Hungarian football manager (1914–2013)

György Ormós Grozzi (2 May 1914 – 4 January 2013), known as Jorge Ormos in Spanish and George Ormós in English, was a Hungarian football manager.

==Career==
Ormós mainly developed his career in Chile and Argentina. He came to Chile at the end of 1949 and joined Everton de Viña del Mar as a fitness coach in his capacity as a PE teacher.

In the Chilean Primera División, he coached Green Cross (1951–52), Universidad de Chile (1953–54) and Universidad Católica (1957). He made three appearances in the Clásico Universitario: a win and a loss leading Universidad de Chile and a draw leading Universidad Católica.

With Universidad Católica, Ormós also won the 1956 Segunda División de Chile and got promotion to the top division.

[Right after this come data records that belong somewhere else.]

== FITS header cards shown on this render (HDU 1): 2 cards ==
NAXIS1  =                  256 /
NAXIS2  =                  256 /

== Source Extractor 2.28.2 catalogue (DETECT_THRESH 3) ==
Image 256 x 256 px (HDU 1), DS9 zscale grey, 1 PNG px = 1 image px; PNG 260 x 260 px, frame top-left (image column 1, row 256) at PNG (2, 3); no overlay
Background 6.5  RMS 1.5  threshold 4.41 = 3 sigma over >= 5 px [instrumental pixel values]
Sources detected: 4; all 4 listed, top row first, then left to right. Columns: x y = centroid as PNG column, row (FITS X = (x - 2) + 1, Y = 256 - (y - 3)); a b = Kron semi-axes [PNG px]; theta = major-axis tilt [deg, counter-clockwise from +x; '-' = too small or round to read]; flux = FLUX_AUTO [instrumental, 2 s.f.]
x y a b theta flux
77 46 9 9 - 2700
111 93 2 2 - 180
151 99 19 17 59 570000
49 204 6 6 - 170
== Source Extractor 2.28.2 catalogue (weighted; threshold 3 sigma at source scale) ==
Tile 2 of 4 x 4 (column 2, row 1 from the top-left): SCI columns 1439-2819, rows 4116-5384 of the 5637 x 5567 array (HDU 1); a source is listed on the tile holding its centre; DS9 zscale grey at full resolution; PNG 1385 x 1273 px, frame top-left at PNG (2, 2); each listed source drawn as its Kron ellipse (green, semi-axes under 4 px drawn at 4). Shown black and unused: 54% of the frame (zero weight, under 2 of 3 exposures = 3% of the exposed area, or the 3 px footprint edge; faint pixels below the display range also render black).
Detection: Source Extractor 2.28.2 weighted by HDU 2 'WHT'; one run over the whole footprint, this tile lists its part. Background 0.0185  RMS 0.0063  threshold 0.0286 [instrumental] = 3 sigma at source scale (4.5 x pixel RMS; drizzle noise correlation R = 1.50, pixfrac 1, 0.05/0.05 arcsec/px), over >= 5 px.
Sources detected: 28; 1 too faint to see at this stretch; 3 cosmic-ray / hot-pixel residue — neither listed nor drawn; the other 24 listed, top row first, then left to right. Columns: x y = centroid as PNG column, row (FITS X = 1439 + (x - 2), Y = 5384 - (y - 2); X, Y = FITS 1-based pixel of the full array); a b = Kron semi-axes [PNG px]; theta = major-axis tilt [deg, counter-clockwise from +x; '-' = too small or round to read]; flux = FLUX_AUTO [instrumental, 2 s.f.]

As notable landmarks, Ormós made possible the professional debut of the historical Chile international footballer Leonel Sánchez with Universidad de Chile in 1953 and was the reason why the Universidad Católica's idol Sergio Livingstone moved to Colo-Colo in 1957.

In 1959, Ormós moved to Argentina and led Gimnasia y Esgrima La Plata in the Argentine Primera División.

Settled in Canada, Ormós led Montreal Cantalia FC in the Eastern Canada Professional Soccer League.

==Personal life==
Together György and his wife, Maria, lived an entrepreneurial life in many countries and cities: Hungary, Chile, Argentina, Montreal and Toronto where they achieved success with their company Or-Plast Ltd.

Ormós had family in Chile, California and Wales. He settled and died in Toronto, Canada, on 13 January 2013.